Note pour la presse

 

 

Le Professeur Jean-Daniel Kaestli, réputé un des meilleurs spécialistes des apocryphes chrétiens, est invité à Altkirch par les Convérences Culture et Christianisme.

Des écrits énigmatiques

On en parle beaucoup dans les cercles friands d'ésotérisme, mais peu de personnes ont vraiment lu ces textes mystérieux dits apocryphes - c'est-à-dire "cachés" ou "secrets" d'après l'étymologie grecque. Se réclamant de l'autorité des apôtres, les apocryphes chrétiens présentent des versions souvent inattendues de la vie et de la prédication de Jésus et des débuts du christianisme.

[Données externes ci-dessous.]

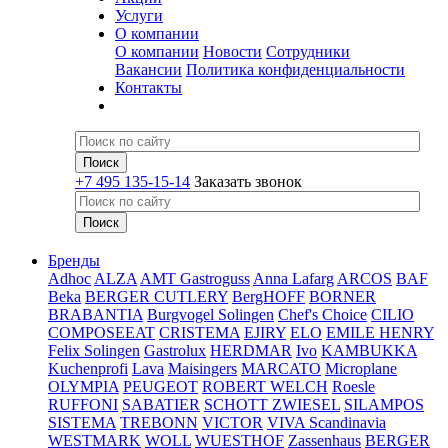
Услуги
О компании
О компании
Новости
Сотрудники
Вакансии
Политика конфиденциальности
Контакты
+7 495 135-15-14
Заказать звонок
Бренды
Adhoc
ALZA
AMT Gastroguss
Anna Lafarg
ARCOS
BAF
Beka
BERGER CUTLERY
BergHOFF
BORNER
BRABANTIA
Burgvogel Solingen
Chef's Choice
CILIO
COMPOSEEAT
CRISTEMA
EJIRY
ELO
EMILE HENRY
Felix Solingen
Gastrolux
HERDMAR
Ivo
KAMBUKKA
Kuchenprofi
Lava
Maisingers
MARCATO
Microplane
OLYMPIA
PEUGEOT
ROBERT WELCH
Roesle
RUFFONI
SABATIER
SCHOTT ZWIESEL
SILAMPOS
SISTEMA
TREBONN
VICTOR
VIVA Scandinavia
WESTMARK
WOLL
WUESTHOF
Zassenhaus
BERGER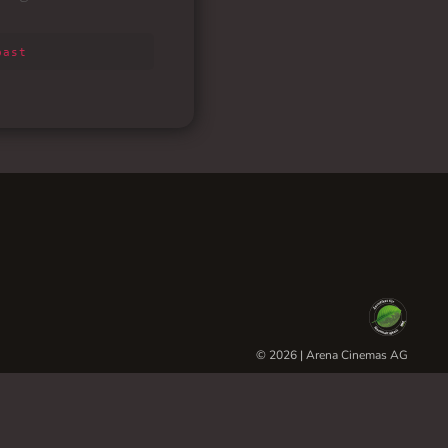
© 2026 | Arena Cinemas AG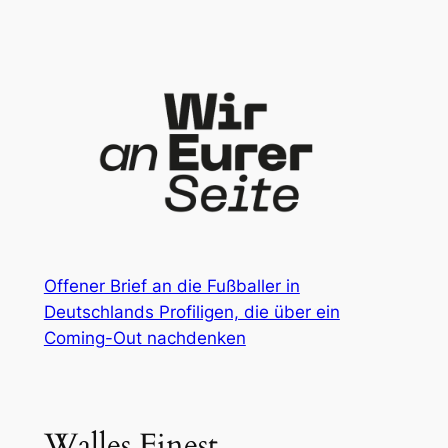
Zum
Inhalt
springen
Offener Brief an die Fußballer in
Deutschlands Profiligen, die über ein
Coming-Out nachdenken
Walles Finest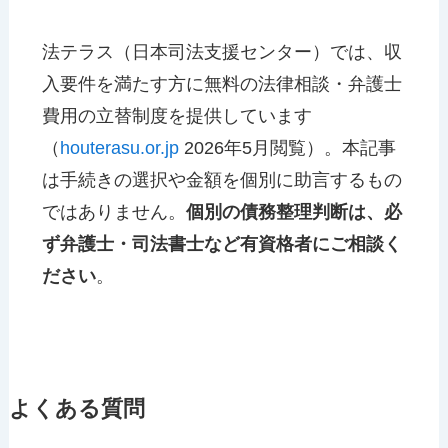
法テラス（日本司法支援センター）では、収
入要件を満たす方に無料の法律相談・弁護士
費用の立替制度を提供しています
（
houterasu.or.jp
2026年5月閲覧）。本記事
は手続きの選択や金額を個別に助言するもの
ではありません。
個別の債務整理判断は、必
ず弁護士・司法書士など有資格者にご相談く
ださい
。
よくある質問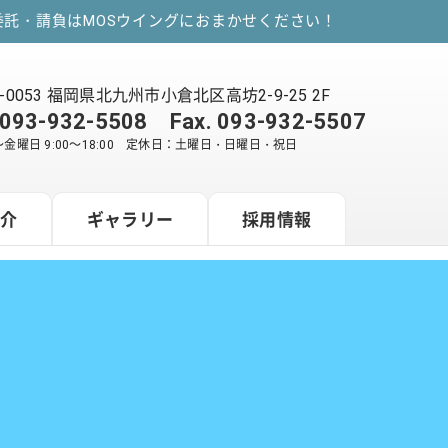
託・請負はMOSウイングにおまかせください！
2-0053 福岡県北九州市小倉北区高坊2-9-25 2F
093-932-5508
Fax. 093-932-5507
金曜日 9:00～18:00 定休日：土曜日・日曜日・祝日
紹介
ギャラリー
採用情報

Plusieurs de ces écdrits prétendent véhiculer des révélations hermétiques, qui ne sont accessibles que par initiation, tandis que quelques uns constituent de véritables romans d'amour ou d'aventure destinés à édifier en même temps qu'à distraire. Ils s'intitulent Evangiles, Epîtres, Actes d'apôtres ou Apocalypses, mais les Eglises ne les ont pas reconnus avec les vingt-sept livres qui constituent officiellement le Nouveau Testament.

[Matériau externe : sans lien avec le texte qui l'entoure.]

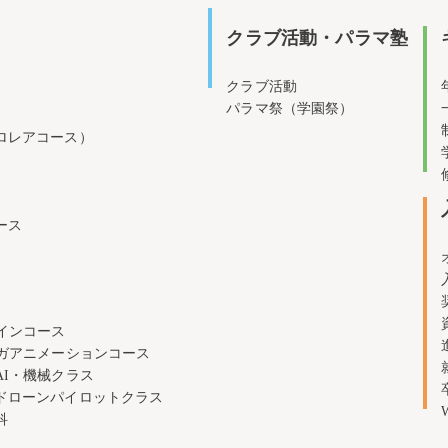
クラブ活動・パラマ塾
クラブ活動
パラマ祭（学園祭）
ロレアコース）
ース
インコース
ンガアニメーションコース
AI・機械クラス
ドローンパイロットクラス
科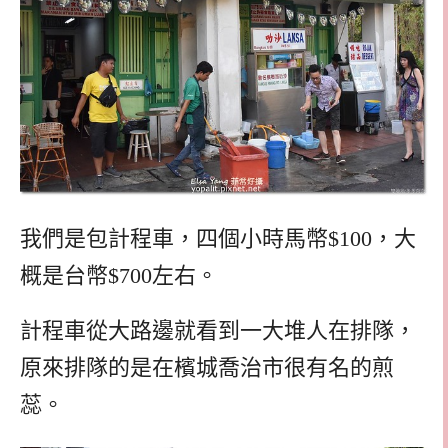
我們是包計程車，四個小時馬幣$100，大
概是台幣$700左右。
計程車從大路邊就看到一大堆人在排隊，
原來排隊的是在檳城喬治市很有名的煎
蕊。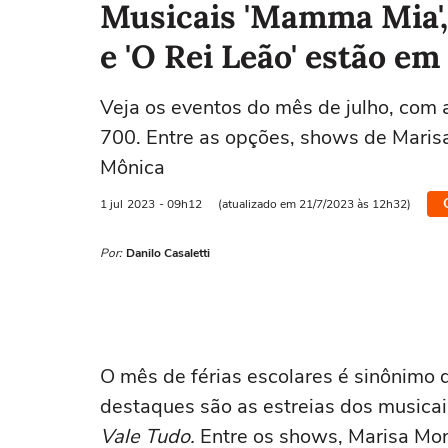
Musicais 'Mamma Mia', 
e 'O Rei Leão' estão em
Veja os eventos do mês de julho, com 
700. Entre as opções, shows de Marisa
Mônica
1 jul
2023
- 09h12
(atualizado em 21/7/2023 às 12h32)
Por:
Danilo Casaletti
O mês de férias escolares é sinônimo
destaques são as estreias dos musica
Vale Tudo.
Entre os shows, Marisa Mo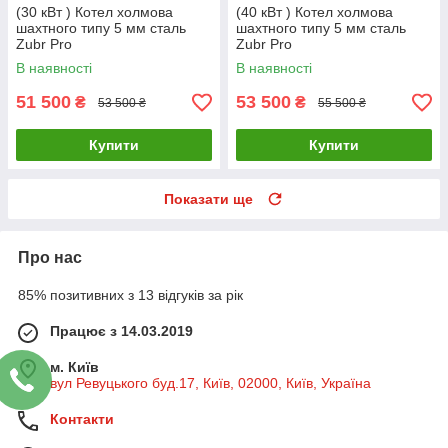
(30 кВт ) Котел холмова
(40 кВт ) Котел холмова
шахтного типу 5 мм сталь
шахтного типу 5 мм сталь
Zubr Pro
Zubr Pro
В наявності
В наявності
51 500
53 500
₴
₴
53 500 ₴
55 500 ₴
Купити
Купити
Показати ще
Про нас
85% позитивних з 13 відгуків за рік
Працює з 14.03.2019
м. Київ
вул Ревуцького буд.17, Київ, 02000, Київ, Україна
Контакти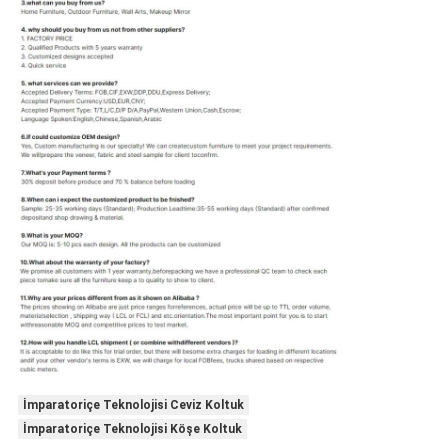
İmparatoriçe Teknolojisi Ceviz Koltuk
İmparatoriçe Teknolojisi Köşe Koltuk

Rédigés dès le Ier ou IIème siècle, une partie de ces livres ont bénéficié d'une grande autorité dans certaines Eglises, et ont longtemps été utilisés pour la catéchèse et la liturgie. Ne contenaient-ils pas, sous les patronages les plus vénérables, des paroles et des traditions qui semblaient parfois aussi anciennes que celles des plus anciens textes néo-testamentaires ? Mais peu à peu déclarés hérétiques à un moment donné, les textes apocryphes ont fini par disparaître de la circulation et par être oubliés. La piété populaire en conserva ici ou là des traditions, et les copistes des monastères sauvèrent quelques manuscrits plus ou moins remaniés ; mais la majeure partie de cette littérature fut détruite, et ce qui en subsistat fut pour le moins tenu en suspicion par les hiérarchies ecclésiastiques.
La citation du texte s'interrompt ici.